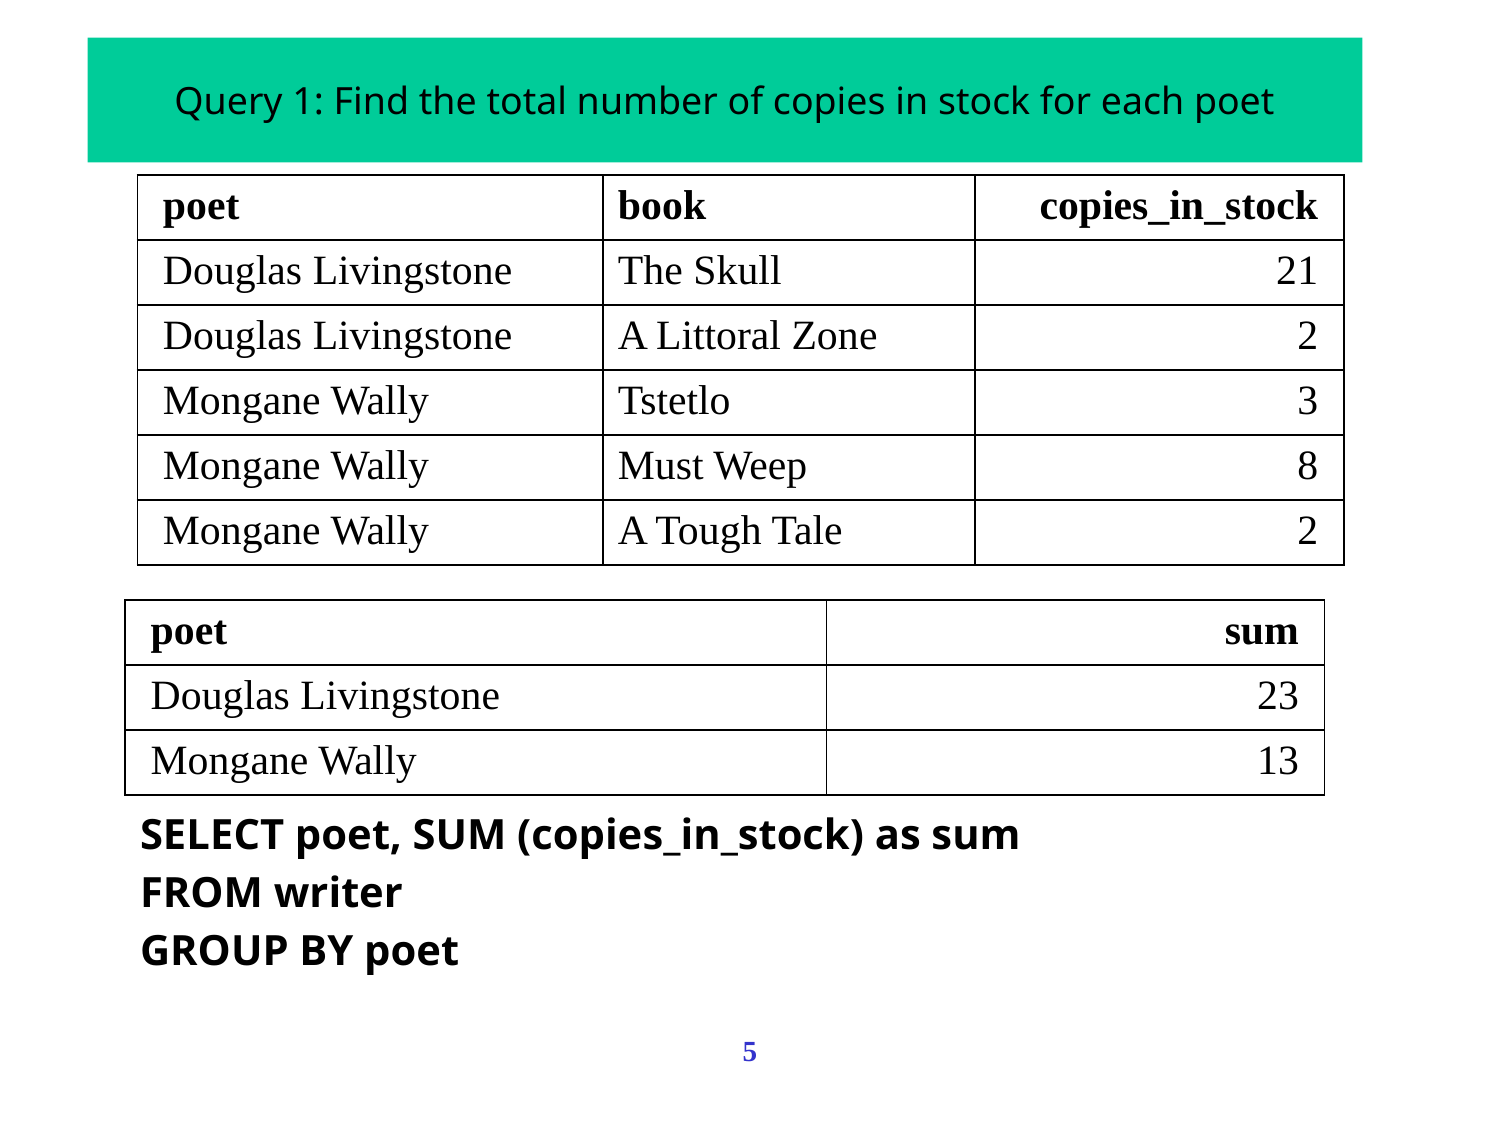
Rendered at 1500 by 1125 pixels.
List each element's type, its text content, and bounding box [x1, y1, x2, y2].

table_header copies_in_stock [976, 176, 1343, 239]
footer 5 [74, 1024, 1426, 1101]
table_cell Douglas Livingstone [138, 306, 602, 369]
table_header book [604, 176, 974, 239]
table_cell Douglas Livingstone [126, 666, 826, 729]
list SELECT poet, SUM (copies_in_stock) as sum FROM writer GROUP BY poet [125, 800, 1113, 996]
table_cell A Littoral Zone [604, 306, 974, 369]
table_header poet [126, 601, 826, 664]
title Query 1: Find the total number of copies in stock for each poet [87, 37, 1363, 163]
table_cell Mongane Wally [138, 436, 602, 499]
table_cell Tstetlo [604, 371, 974, 434]
table_cell 8 [976, 436, 1343, 499]
table_cell 2 [976, 501, 1343, 564]
table_cell 13 [827, 731, 1324, 794]
table_header poet [138, 176, 602, 239]
table_cell Must Weep [604, 436, 974, 499]
table_cell Mongane Wally [138, 501, 602, 564]
table_cell 21 [976, 241, 1343, 304]
table_cell A Tough Tale [604, 501, 974, 564]
table_cell 23 [827, 666, 1324, 729]
table_cell 3 [976, 371, 1343, 434]
table_cell Mongane Wally [126, 731, 826, 794]
table_cell 2 [976, 306, 1343, 369]
table_cell Mongane Wally [138, 371, 602, 434]
table_cell The Skull [604, 241, 974, 304]
table_header sum [827, 601, 1324, 664]
table_cell Douglas Livingstone [138, 241, 602, 304]
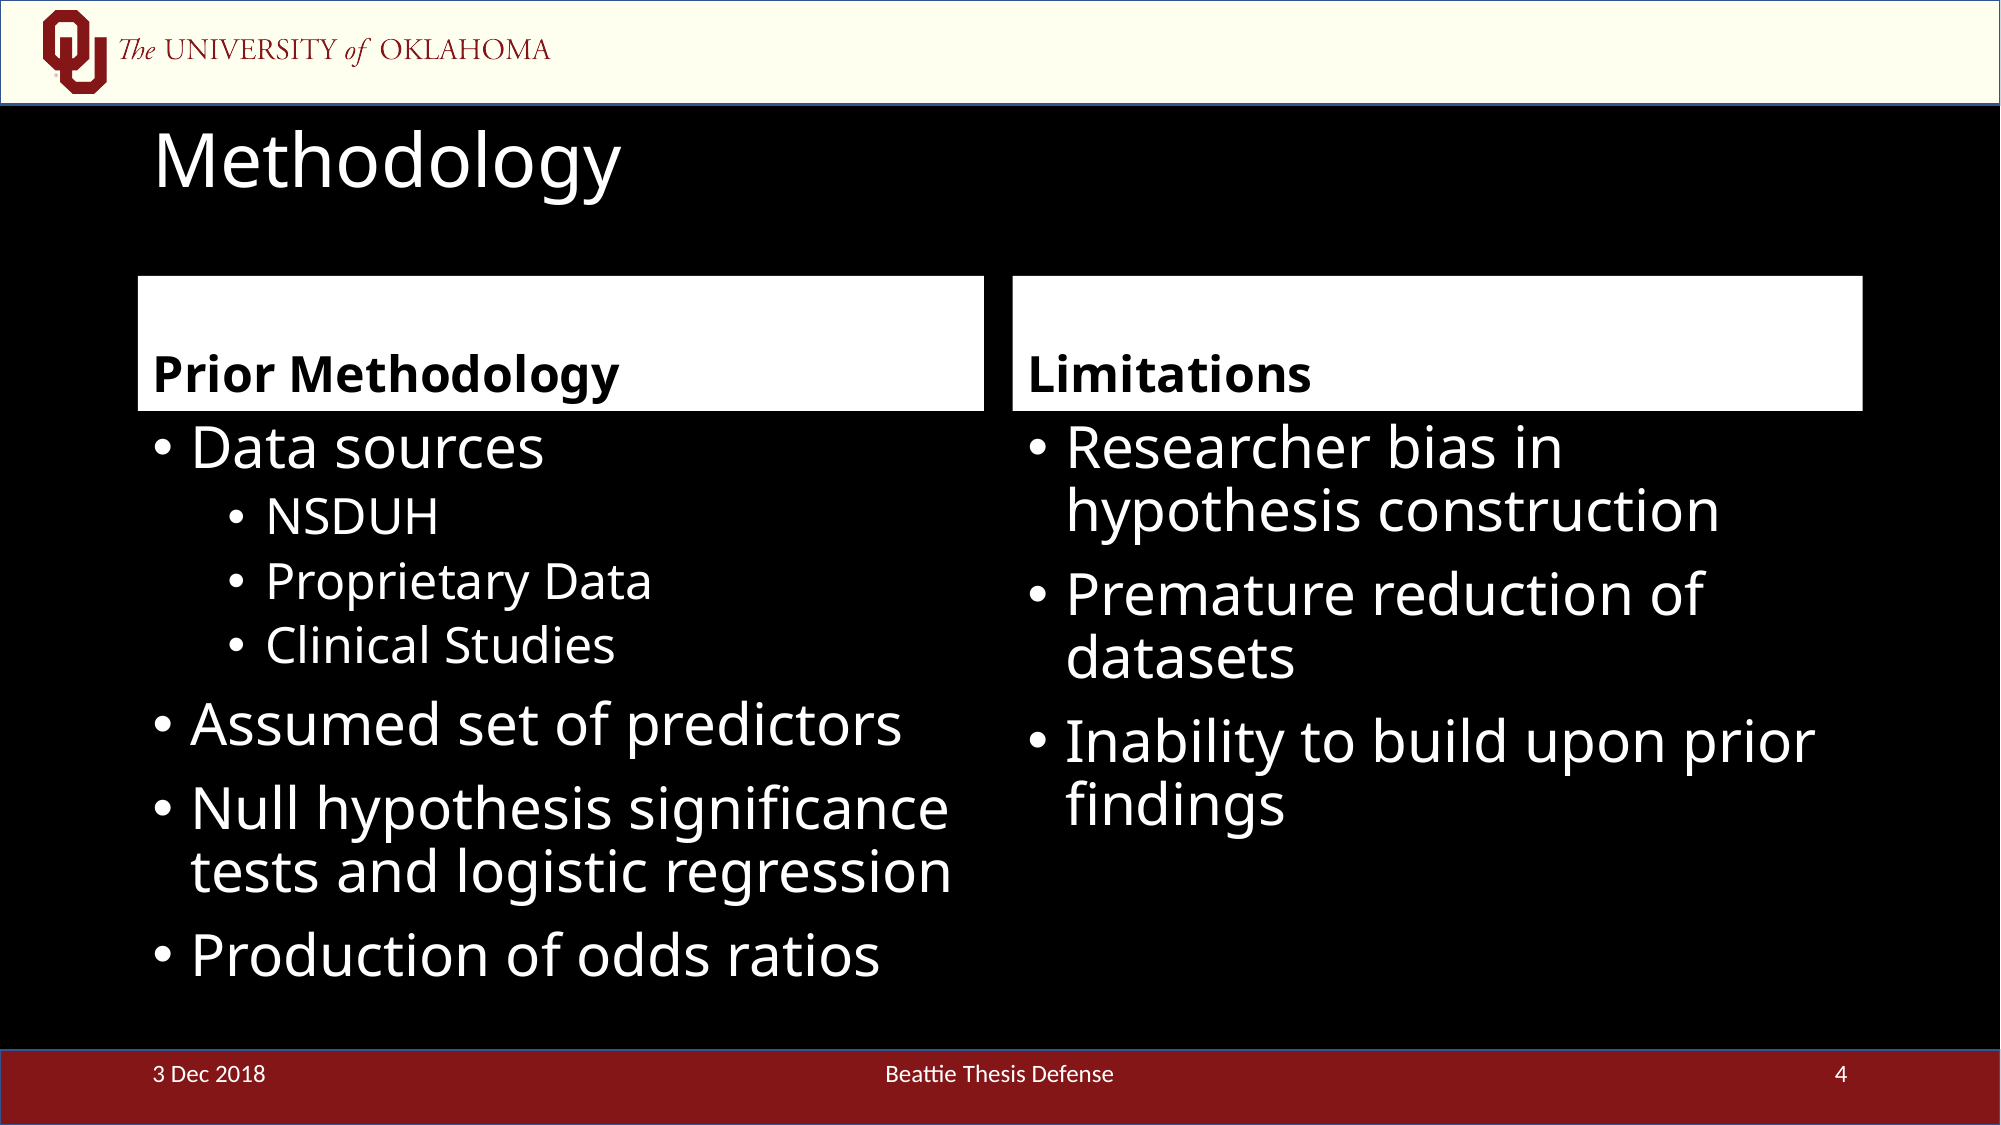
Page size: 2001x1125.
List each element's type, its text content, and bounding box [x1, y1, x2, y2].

Activity
Output all the material exactly. The pictures are to be left out.

Your solution
Rendered at 1500 by 1125 pixels.
List each element's type, its text content, and bounding box [x1, y1, x2, y2].

table_header copies_in_stock [976, 176, 1343, 239]
footer 5 [74, 1024, 1426, 1101]
table_cell Douglas Livingstone [138, 306, 602, 369]
table_header book [604, 176, 974, 239]
table_cell Douglas Livingstone [126, 666, 826, 729]
list SELECT poet, SUM (copies_in_stock) as sum FROM writer GROUP BY poet [125, 800, 1113, 996]
table_cell A Littoral Zone [604, 306, 974, 369]
table_header poet [126, 601, 826, 664]
title Query 1: Find the total number of copies in stock for each poet [87, 37, 1363, 163]
table_cell Mongane Wally [138, 436, 602, 499]
table_cell Tstetlo [604, 371, 974, 434]
table_cell 8 [976, 436, 1343, 499]
table_cell 2 [976, 501, 1343, 564]
table_cell 13 [827, 731, 1324, 794]
table_header poet [138, 176, 602, 239]
table_cell Must Weep [604, 436, 974, 499]
table_cell Mongane Wally [138, 501, 602, 564]
table_cell 21 [976, 241, 1343, 304]
table_cell A Tough Tale [604, 501, 974, 564]
table_cell 23 [827, 666, 1324, 729]
table_cell 3 [976, 371, 1343, 434]
table_cell Mongane Wally [126, 731, 826, 794]
table_cell 2 [976, 306, 1343, 369]
table_cell Mongane Wally [138, 371, 602, 434]
table_cell The Skull [604, 241, 974, 304]
table_header sum [827, 601, 1324, 664]
table_cell Douglas Livingstone [138, 241, 602, 304]
Page size: 2001x1125.
List each element's type, its text content, and bounding box [x1, y1, x2, y2].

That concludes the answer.